Passage provided
================================
About My Halal Kitchen


I’m Yvonne Maffei, Founder, Recipe Developer, Photographer, Food Stylist, Writer, and Publisher of My Halal Kitchen. My passion is researching and writing about healthy food, all-natural ways of living, growing food, and traveling to places where I love to explore these topics. That’s mostly what you’ll find here from me. I like to also keep up to date on Halal food industry topics so you may find information here that I feel is useful for you as a consumer and home or professional cook,

I received my formal education from Ohio University (Athens, Ohio) where I got my Bachelor’s degree (BA) in Latin American Studies & Spanish and my Master’s degree (MA) in International Development also from Ohio University.  All of my culinary skills and techniques come from taking courses, reading books, watching videos, attending conferences and traveling the globe to talk to people about how they cook their traditional recipes. The last one is my personal favorite.

So how did this all start?
================================
Records for processing
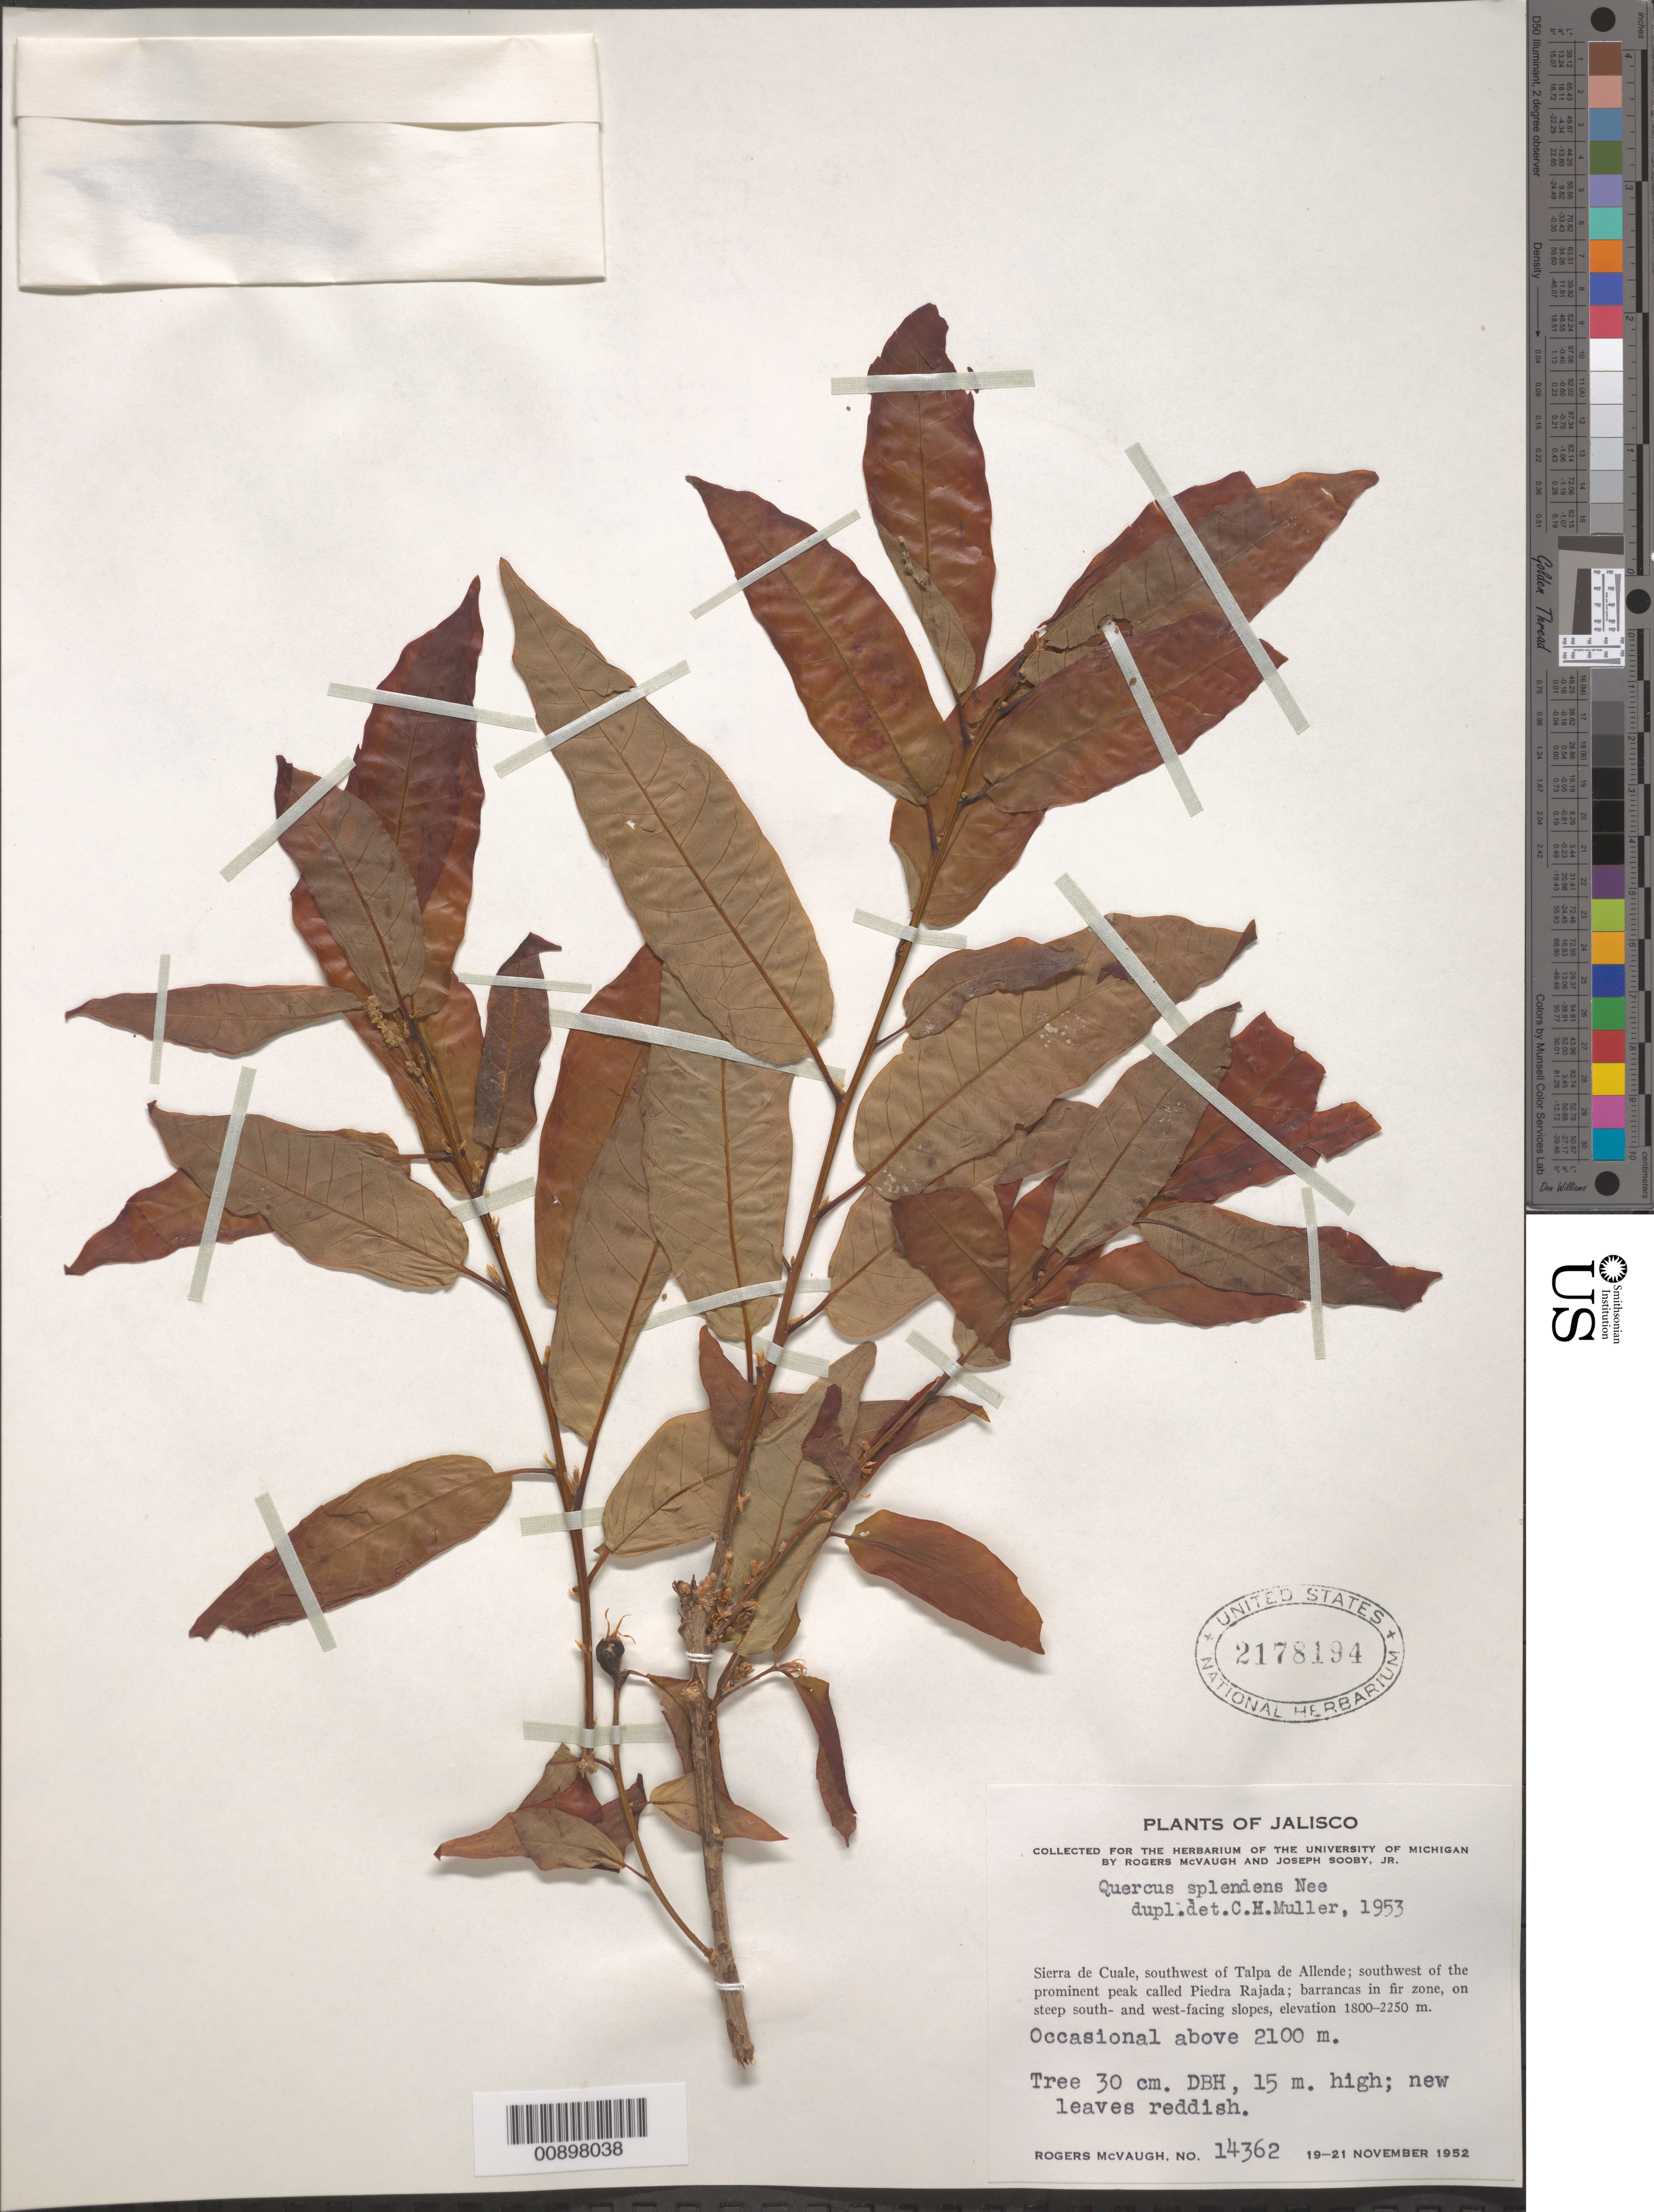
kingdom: Plantae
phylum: Tracheophyta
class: Magnoliopsida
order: Fagales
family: Fagaceae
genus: Quercus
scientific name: Quercus splendens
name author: Née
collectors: R. McVaugh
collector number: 14362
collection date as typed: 19 Nov 1952 to 21 Nov 1952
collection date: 1952-11-19/1952-11-21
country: Mexico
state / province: Jalisco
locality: Sierra de Cuale, southwest of Talpa de Allende; southwest of the promonent peak called Piedra Rajada.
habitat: Barrancas in fir zone, on steep south - and west - facing slopes.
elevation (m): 2250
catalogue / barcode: US 2178194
================================
Exercises to complete
1) Can you condense the paragraph of the about page that begins "I received my formal education" into a bulleted list that keeps its main facts?
2) Could you express the lines of the listing as a JSON list of strings, one string per line, starting with the line with "phylum: Tracheophyta" and going on through the line with "state / province: Jalisco"?

Answers to the tasks
1)
- Formal education from Ohio University (Athens, Ohio)
- Bachelor's degree (BA) in Latin American Studies & Spanish
- Master's degree (MA) in International Development, also from Ohio University
- All culinary skills and techniques come from taking courses, reading books, watching videos, attending conferences, and traveling the globe to talk to people about how they cook their traditional recipes
- Traveling to talk with people is the personal favorite

2)
[
  "phylum: Tracheophyta",
  "class: Magnoliopsida",
  "order: Fagales",
  "family: Fagaceae",
  "genus: Quercus",
  "scientific name: Quercus splendens",
  "name author: Née",
  "collectors: R. McVaugh",
  "collector number: 14362",
  "collection date as typed: 19 Nov 1952 to 21 Nov 1952",
  "collection date: 1952-11-19/1952-11-21",
  "country: Mexico",
  "state / province: Jalisco"
]